# Has anyone read Wright's "Surprised by Hope?"



## Montanablue (Apr 17, 2009)

A friend gave it to me last week, and I'm planning on reading it in a few weeks once things quiet down for me a bit. Has anyone here read it? Opinions? I know there's been some controversy over Wright, but I'm not entirely sure of the issues with him. At any rate, it should be an interesting read.


----------



## OPC'n (Apr 17, 2009)

I thought Obama wrote a book called that!


----------



## Montanablue (Apr 17, 2009)

I think that's "The Audacity of Hope." When my friend told me that she thought I should read "Surprised by Hope," I thought she was also talking about the president's book, and I was really surprised - she's a gun-toting libertarian!


----------



## Ex Nihilo (Apr 17, 2009)

I haven't read this one, so this is just a quick opinion. His main point, as I understand it, is this: our hope is not freedom from the physical world and freedom from the body, but renewal of creation and resurrection of the body. Certainly not a controversial (nor an original) point, as far as I know. I would definitely avoid Wright on justification, but when he has an orthodox point, he does have a nice way of phrasing it. Even though you could certainly get the same information in a better and more Reformed formulation elsewhere, it might be worthwhile to read this one. If your non-Reformed friends are reading it already, you can always engage them on these points and show them that the Reformed confessions have always taught that our hope is bodily resurrection, not disembodied bliss.


----------



## shackleton (Apr 17, 2009)

It basically talks about what people generally believe as it concerns where and how we will all spend eternal life. He lays out what the popular belief is, that we will all live on clouds or in mansions and do what ever we want, or it will be a constant praise session. 

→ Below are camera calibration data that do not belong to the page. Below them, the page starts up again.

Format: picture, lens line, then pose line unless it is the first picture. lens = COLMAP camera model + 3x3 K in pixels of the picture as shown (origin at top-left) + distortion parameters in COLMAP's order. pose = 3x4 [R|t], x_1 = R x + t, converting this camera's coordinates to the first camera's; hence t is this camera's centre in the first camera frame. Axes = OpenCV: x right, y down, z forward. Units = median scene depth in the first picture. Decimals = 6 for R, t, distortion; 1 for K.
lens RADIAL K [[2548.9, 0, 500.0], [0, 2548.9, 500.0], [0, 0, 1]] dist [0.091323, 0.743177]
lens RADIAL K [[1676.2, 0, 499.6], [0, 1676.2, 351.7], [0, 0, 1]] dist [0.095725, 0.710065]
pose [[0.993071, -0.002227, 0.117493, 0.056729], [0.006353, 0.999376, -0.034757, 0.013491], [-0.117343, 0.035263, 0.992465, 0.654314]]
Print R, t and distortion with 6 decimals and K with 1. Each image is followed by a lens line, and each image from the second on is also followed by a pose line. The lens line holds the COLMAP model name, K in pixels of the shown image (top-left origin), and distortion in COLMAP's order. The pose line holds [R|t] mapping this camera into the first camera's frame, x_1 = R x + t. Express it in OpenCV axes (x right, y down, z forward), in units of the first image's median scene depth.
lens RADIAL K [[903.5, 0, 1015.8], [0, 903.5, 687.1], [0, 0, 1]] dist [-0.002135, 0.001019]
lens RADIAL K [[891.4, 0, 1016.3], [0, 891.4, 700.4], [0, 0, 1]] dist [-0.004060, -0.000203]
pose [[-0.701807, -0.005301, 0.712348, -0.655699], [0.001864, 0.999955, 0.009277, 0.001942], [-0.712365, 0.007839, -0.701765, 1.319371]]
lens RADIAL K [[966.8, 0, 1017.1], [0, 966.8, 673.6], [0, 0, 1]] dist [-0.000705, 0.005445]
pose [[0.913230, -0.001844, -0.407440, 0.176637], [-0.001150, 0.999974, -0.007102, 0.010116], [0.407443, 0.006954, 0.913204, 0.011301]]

He then tells what it will be, a renewal of creation. Getting back to what was intended in the Garden of Eden. With jobs and_ real bodies_. Not jobs in the sense of what we do now but we will have something to do. 

It talks some about the resurrection and why it is important. Why Jesus rose from the dead and what that means. 

It is a very good book. Something everyone should read.


----------



## Marrow Man (Apr 17, 2009)

Erick, does Wright talk about "final justification" in the book?


----------



## shackleton (Apr 18, 2009)

Marrow Man said:


> Erick, does Wright talk about "final justification" in the book?



No. I don't believe he mentions anything about salvation just what happens after the resurrection. He talks a lot about the resurrection and the final state. He is sort of partial-preterist, Amil in his end times beliefs. 

In his books on Paul is where he mentions his beliefs on justification.

It seems like his views of "final justification" sort of blends sanctification, (doing good for others) with justification, (being a part of the family of God). The one is a part of the other. So a final justification would be a culmination of all that one has done in this life to help with the renewal of creation.


----------



## Marrow Man (Apr 18, 2009)

Thanks, Erick. I actually have the book, but I never read that far into it. And I was just too sleepy last night to get up and take the book off the shelf and see for myself.

I will say that (in my unfinished reading) that the book's biggest advantage is that Wright summarizes what he writes in the (several hundred page book) The _Resurrection of the Son of God_ into a nice and tidy 20 or so pages in _Surprised by Hope_. That is worth a read by itself, in that Wright defends the unique nature of Jesus' resurrection and its implications. Good stuff.

And, on a humorous note, I believe I heard someone say a few months ago that _Surprised by Hope_ should be the title of Hillary Clinton's book chronicling her failed Democratic primary campaign against Barack Obama...


----------